I have multiple PDF files where I need to extract the author names. I need to extract the author names only from the first page of the PDF file and ignore all the other pages.
I have multiple PDF files which the same format where I need to extract the author names.
Here is the link for PDF pdf file
Below is the image where the first page of PDF looks like
I need to extract the author names which is in bold color. I am using the below code to extract
import PyPDF2
import re
file = 'pdf_file'
reader = PyPDF2.PdfReader(file)
page = reader.pages[0]
pdf_text_from_paper = page.extract_text()
emails_pattern = r"\{([^}]+)\}"
email_matches = re.findall(emails_pattern, pdf_text_from_paper)
I could able to extract the emails but not the names.
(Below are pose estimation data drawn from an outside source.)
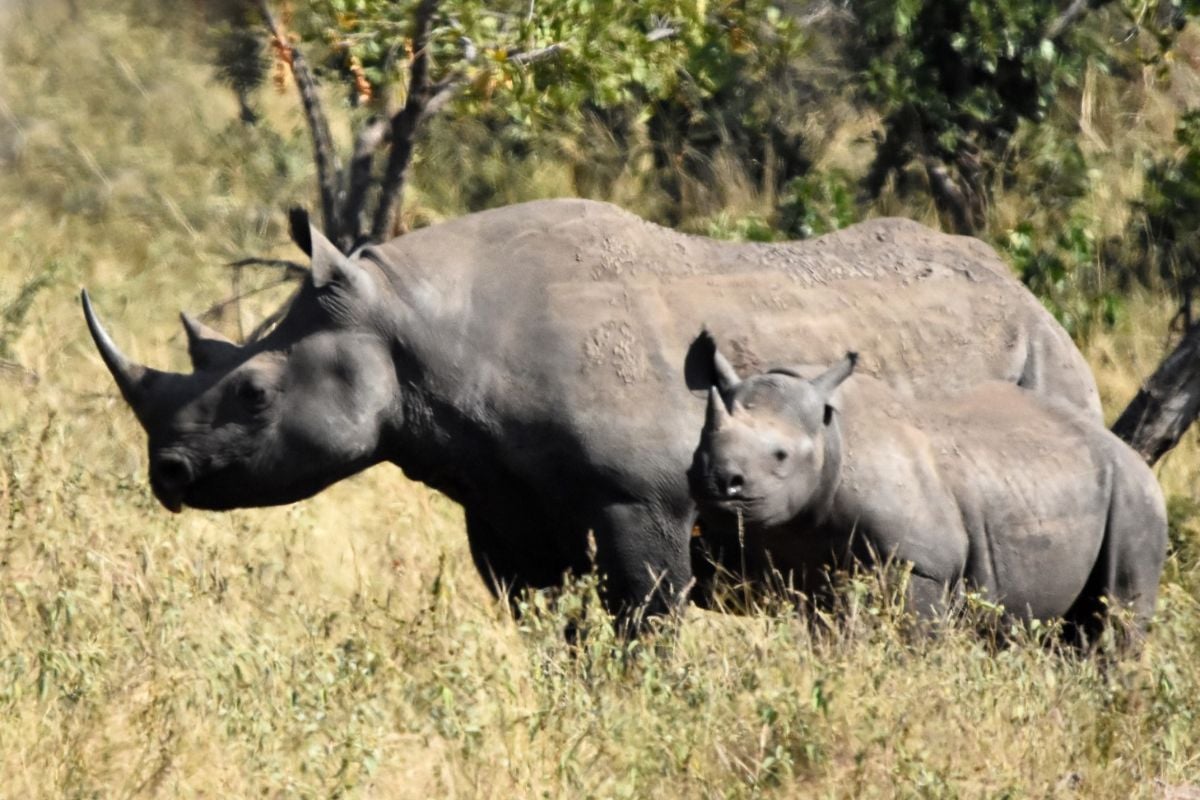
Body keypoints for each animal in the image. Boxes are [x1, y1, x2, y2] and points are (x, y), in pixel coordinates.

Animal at [81, 198, 1103, 627]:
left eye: (254, 394)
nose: (167, 475)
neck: (421, 324)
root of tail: (1037, 301)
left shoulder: (643, 499)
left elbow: (645, 622)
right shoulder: (503, 506)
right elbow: (548, 630)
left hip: (1046, 368)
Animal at [687, 334, 1166, 639]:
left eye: (781, 456)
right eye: (699, 448)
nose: (718, 482)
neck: (831, 435)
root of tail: (1133, 457)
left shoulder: (921, 562)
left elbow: (913, 634)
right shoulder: (802, 564)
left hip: (1135, 496)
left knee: (1114, 620)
Can anyone tell on how to extract the names?
I am not certain that this will work for all of your pdfs, but this at least works for the one you linked to in your question and if they are all the same format then it could work on the others as well.:
pattern = re.compile(r'\s{4}(?!Introduction)(\w+\s\w*?\.?\s?\w*?)\s{2}')
matches = pattern.findall(page)
print(matches)
output
['Jiaheng Xie', 'Xiao Liu', 'Daniel Dajun Zeng', 'Xiao Fang']
This pattern works on both pdfs you linked to.
pattern = re.compile(r'1\s+?(\w+\s\w*?\.?\s?\w*?)\s*?\n|\{\w+?.*?@.*?\}\s+?(\w+\s\w*?\.?\s?\w*?)\s*?\n')
for doc in ["document1.pdf", "document2.pdf"]:
reader = PyPDF2.PdfReader(doc)
page = reader.pages[0]
text = page.extract_text()
matches = pattern.findall(text)
print([j for i in matches for j in i if j])
OUTPUT:
['Jiaheng Xie', 'Xiao Liu', 'Daniel Dajun Zeng', 'Xiao Fang']
['Honglin Deng', 'Weiquan W ang', 'Siyuan Li', 'Kai H. Lim']